James Cheshire — Atlas of the Invisible: Maps and Graphics That Will Change How You See the World.
Professor James Cheshire will share how he and Oliver Uberti transformed enormous datasets into rich maps and cutting-edge visualisations for their latest book Atlas of the Invisible. It is a book that reveals happiness levels around the globe, tracks the undersea cables and cell towers that connect us, examines the concealed scars of geopolitics, and illustrates how a warming planet affects everything from hurricanes to the hajj. James will outline how a collaborative approach and workflow are crucial to creating compelling visualizations and will draw examples from he and Oliver’s data rich maps to show how information that usually only appears as figures in scientific journals or technical reports can be transformed into compelling full-page graphics for a broad audience.

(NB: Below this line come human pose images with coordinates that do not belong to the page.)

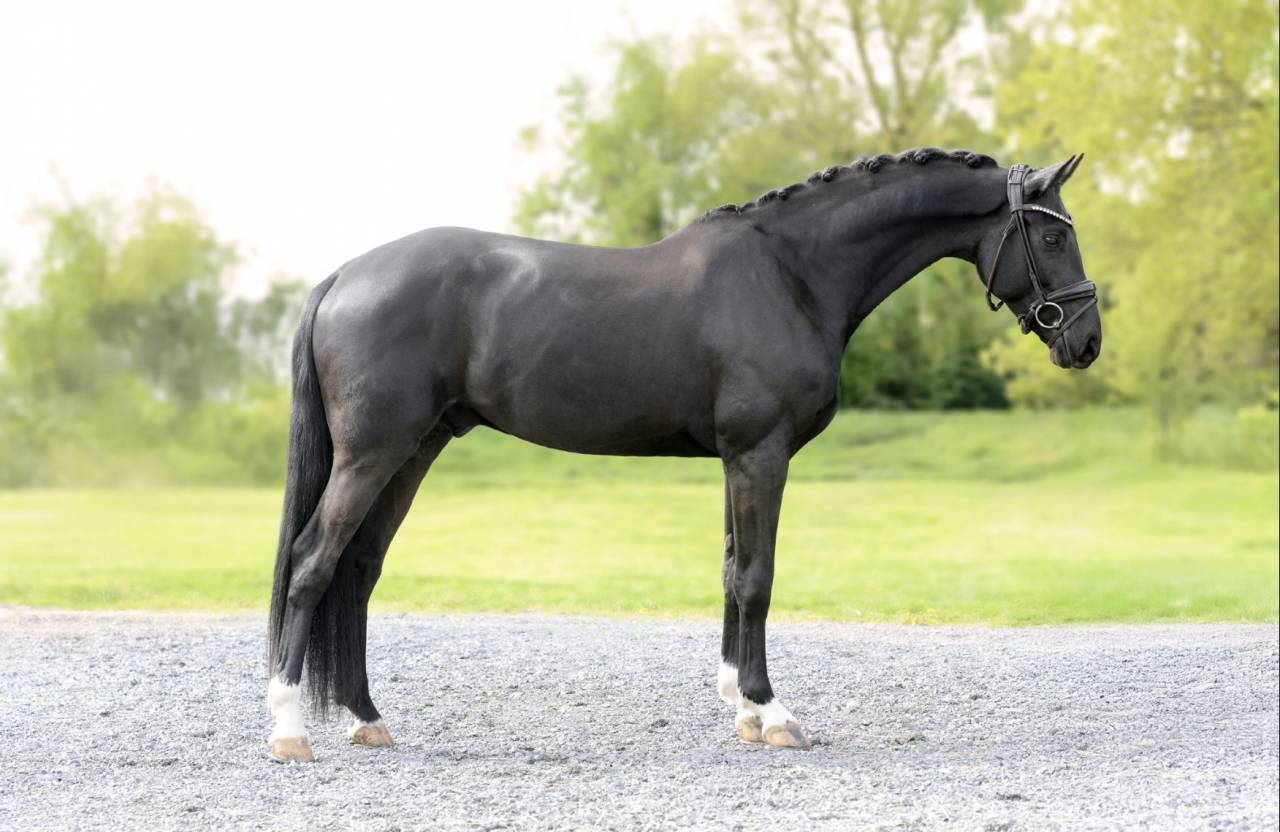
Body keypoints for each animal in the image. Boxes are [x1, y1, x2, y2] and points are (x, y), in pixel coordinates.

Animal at [265, 148, 1101, 762]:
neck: (792, 275)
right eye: (1053, 235)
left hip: (414, 450)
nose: (1085, 341)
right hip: (373, 454)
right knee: (311, 564)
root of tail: (343, 276)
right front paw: (773, 713)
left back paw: (367, 718)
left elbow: (732, 572)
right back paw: (289, 729)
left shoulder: (738, 459)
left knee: (358, 569)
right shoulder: (761, 454)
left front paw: (741, 707)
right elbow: (758, 578)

James Cheshire is Professor of Geographic Information and Cartography in the UCL Department of Geography and Director of the UCL Social Data Institute. He is co-author of the critically acclaimed books London: The Information Capital, Where the Animals Go and Atlas of the Invisible. James is the recipient of a number of major awards from the Royal Geographical Society, The American Association of Geographers, The North American Cartographic Information Society and British Cartographic Society. He was President of the Society of Cartographers between 2017 and 2019.
Mark Palmer — Indigenous Peoples, Calendars, and Mapping Space-Time.

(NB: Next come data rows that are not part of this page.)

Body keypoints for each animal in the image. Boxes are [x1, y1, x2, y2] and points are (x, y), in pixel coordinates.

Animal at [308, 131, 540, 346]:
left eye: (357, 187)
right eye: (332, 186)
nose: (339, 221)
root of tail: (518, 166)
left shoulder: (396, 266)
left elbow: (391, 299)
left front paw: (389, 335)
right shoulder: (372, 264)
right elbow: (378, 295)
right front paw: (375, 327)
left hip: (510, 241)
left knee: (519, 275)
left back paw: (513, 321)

It is often challenging to think of Indigenous maps as 2-dimensional constructs. Complexity stems from relationships between landforms on earth and constellations in the sky. Indigenous knowledge systems contain tangible and intangible elements that must be considered when developing representations. One example of an Indigenous knowledge system is the calendar. Indigenous people have long cultivated extensive knowledge of movements of the Sun, Moon, Venus, Mars and many constellations, keeping highly accurate calendars over a span of several thousand years. Calendars are closely associated within the space and time of ceremonial and agricultural cycles and have a direct relationship with environmental stewardship and food sovereignty. This presentation will discuss the creation of a three-dimensional dome planetarium project that considers many cartographic related elements like scale, projections, orientation, and symbolization. In some ways, 3-D visualization technologies are thought to create a more realistic representation of environments than 2-D images. On the other hand, 3-D visualization technologies distort and transform space. Indigenous media is increasingly using 3-D visualizations for storytelling, story mapping, and knowledge transmission.

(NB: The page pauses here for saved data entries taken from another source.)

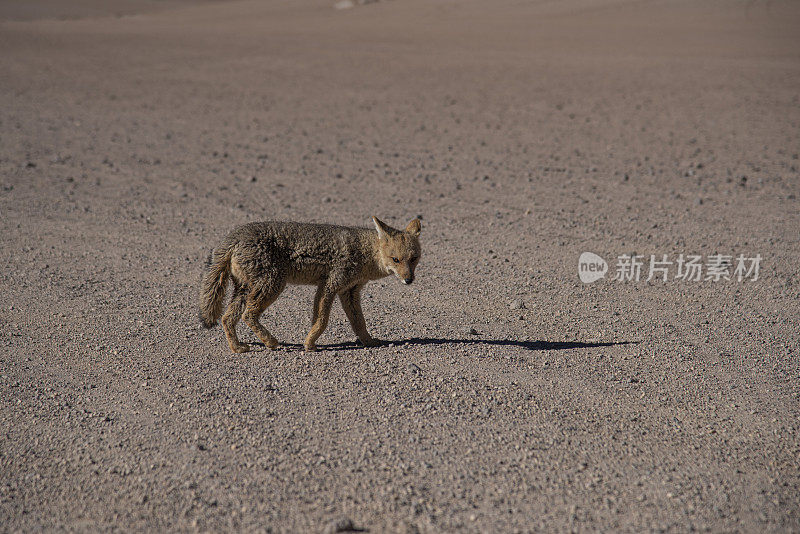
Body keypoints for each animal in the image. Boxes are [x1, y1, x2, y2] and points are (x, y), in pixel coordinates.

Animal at [200, 216, 422, 354]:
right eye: (395, 260)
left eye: (413, 259)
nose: (408, 280)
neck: (364, 253)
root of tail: (235, 235)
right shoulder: (330, 285)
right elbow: (322, 320)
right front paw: (310, 344)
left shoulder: (349, 291)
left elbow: (359, 322)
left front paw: (369, 342)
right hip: (273, 285)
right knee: (248, 315)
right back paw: (270, 341)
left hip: (246, 290)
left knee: (227, 318)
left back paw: (237, 348)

Mark Palmer is Associate Professor in Geography at the University of Missouri. His work focuses upon the social aspects of geographic information systems including the uneven development of geographic information networks within institutions and their connections and disconnections within indigenous communities around the world. Palmer’s Recent work includes research on UNESCO World Heritage nomination maps/GIS, Indigenous mapping, and processes of Indigenous imaging and visualizations. He has published in journals like the Annals for the Association of American Geographers, Cartographica, Sustainability Science, and the Canadian Geographer. Professor Palmer is a member of the Kiowa Tribe of Oklahoma.